La vicenda delle spese militari delle FFAA italiane è da decenni al centro di un dibattito pubblico a dir poco disinformato e distante dalla realtà. Se è facile fare titoli sui quotidiani o preparare servizi da sessanta secondi sui media è altrettanto vero che le politiche di spending review avviate dal governo in carica devono incidere anche sul funzionamento della difesa italiana.

Molto in sintesi ricordo che il nostro paese non solo è impegnato nelle missioni militari sotto egida ONU o NATO ma che siamo anche impegnati in numerosi progetti di cooperazione decisi sia in sede di Unione Europea che per rapporti bilaterali. Attualmente abbiamo circa diecimila militari delle quattro armi impegnati in questi compiti. Il mantenimento di questi compiti è parte di una serie di trattati internazionali sottoscritti dalla nostra nazione. Si può discutere e sarebbe bene farlo sulla necessità di impiegare mezzi militari nelle missioni di peace keeping e sul concetto stesso di missione di peace enforcing ma non è questo il tema di questo articolo.

Prendo spunto da una delle polemiche più recenti sui costi attuali e previsti delle FFAA, ovvero dalla fornitura alla nostra Aeronautica Militare di 109 aerei Lockheed Martin F-35 Lighting II (nel contratto sono anche previsti altri mezzi della stessa famiglia, adattati per VSTOL/STOL per la Marina Militare e i velivoli addestratori per un totale di 131 aerei). Viene stigmatizzato il costo complessivo dell’operazione, stimato in  quindici miliardi di euro. Si tratta di una cifra estremamente rilevante, di solito però viene omesso che si tratta dell’intera fornitura e non dei soli aerei. Nel pacchetto vanno conteggiate anche altre voci quali una parte dei ricambi, la formazione del personale di volo e di terra, gli aggiornamenti periodici di hardware e software.

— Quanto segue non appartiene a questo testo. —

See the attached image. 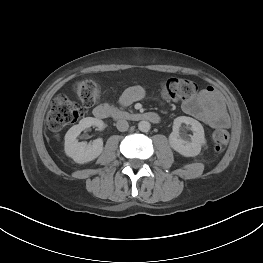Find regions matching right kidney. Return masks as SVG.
Masks as SVG:
<instances>
[{
    "label": "right kidney",
    "instance_id": "right-kidney-1",
    "mask_svg": "<svg viewBox=\"0 0 263 263\" xmlns=\"http://www.w3.org/2000/svg\"><path fill=\"white\" fill-rule=\"evenodd\" d=\"M91 126L99 129L104 127V122L97 118H83L79 124L72 126L65 135V153L71 157L76 163L84 164L96 159L103 151L102 139H96L92 144L78 142L79 134Z\"/></svg>",
    "mask_w": 263,
    "mask_h": 263
}]
</instances>
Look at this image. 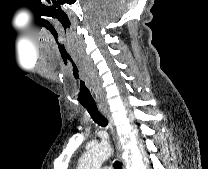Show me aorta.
<instances>
[{
	"label": "aorta",
	"instance_id": "1",
	"mask_svg": "<svg viewBox=\"0 0 208 169\" xmlns=\"http://www.w3.org/2000/svg\"><path fill=\"white\" fill-rule=\"evenodd\" d=\"M109 144L99 143L91 146L79 159L77 169H100L102 163L111 156Z\"/></svg>",
	"mask_w": 208,
	"mask_h": 169
}]
</instances>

Chiarisco subito che per la nostra Aeronautica Militare è necessario, in tempi brevi, arrivare a sostituire gran parte del parco aeromobili attualmente in uso per obsolescenza e/o per essere adeguati al livello di servizio richiesto dai nostri partner NATO e dell’Unione Europea. In particolare i Panavia Tornado e gli AMX Ghibli sono da sostituire, così come va tenuto presente che i General Dynamics F-16 che abbiamo in affitto dovranno essere restituiti quest’anno (o in alternativa si deve rinnovare il contratto con gli oneri che ne derivano). Quindi bisogna decidere come spendere al meglio i soldi dello Stato piuttosto che stabilire se comprare o no degli aerei.

Ritengo l’F-35 un aereo estremamente interessante come concezione ma decisamente al di sopra delle necessità italiane. Per i compiti assegnati all’AM non abbiamo bisogno di un mezzo di superiorità aerea di quinta generazione, pensato per competere con mezzi russi e cinesi in scenari strategici che difficilmente possono presentarsi nel vecchio continente. Lo sviluppo di questo mezzo tra l’altro non è del tutto completato e la valutazione operata dall’Air Force americana ha evidenziato come sia necessarie centinaia di modifiche ai vari sistemi per poterlo considerare adeguato alle richieste contrattualizzate. La versione per l’impiego della Marina è ancora più indietro come perfezionamenti epoterebbe ad estendere oltre misura la vita degli aeromobili disponibili ad oggi o a cercare soluzioni-ponte di difficile attuazione (gli inglesi stanno pensando di utilizzare il Dassault Rafale per la loro nuova portaerei). Una piccola parte della produzione di questo aereo è di competenza italiana ma la ricaduta occupazionale è da considerarsi limitata rispetto ad altre opzioni disponibili mentre è discutibile la ricaduta tecnologica. Dato quanto sopra esposto a mio parere il contratto è da cassare appena possibile.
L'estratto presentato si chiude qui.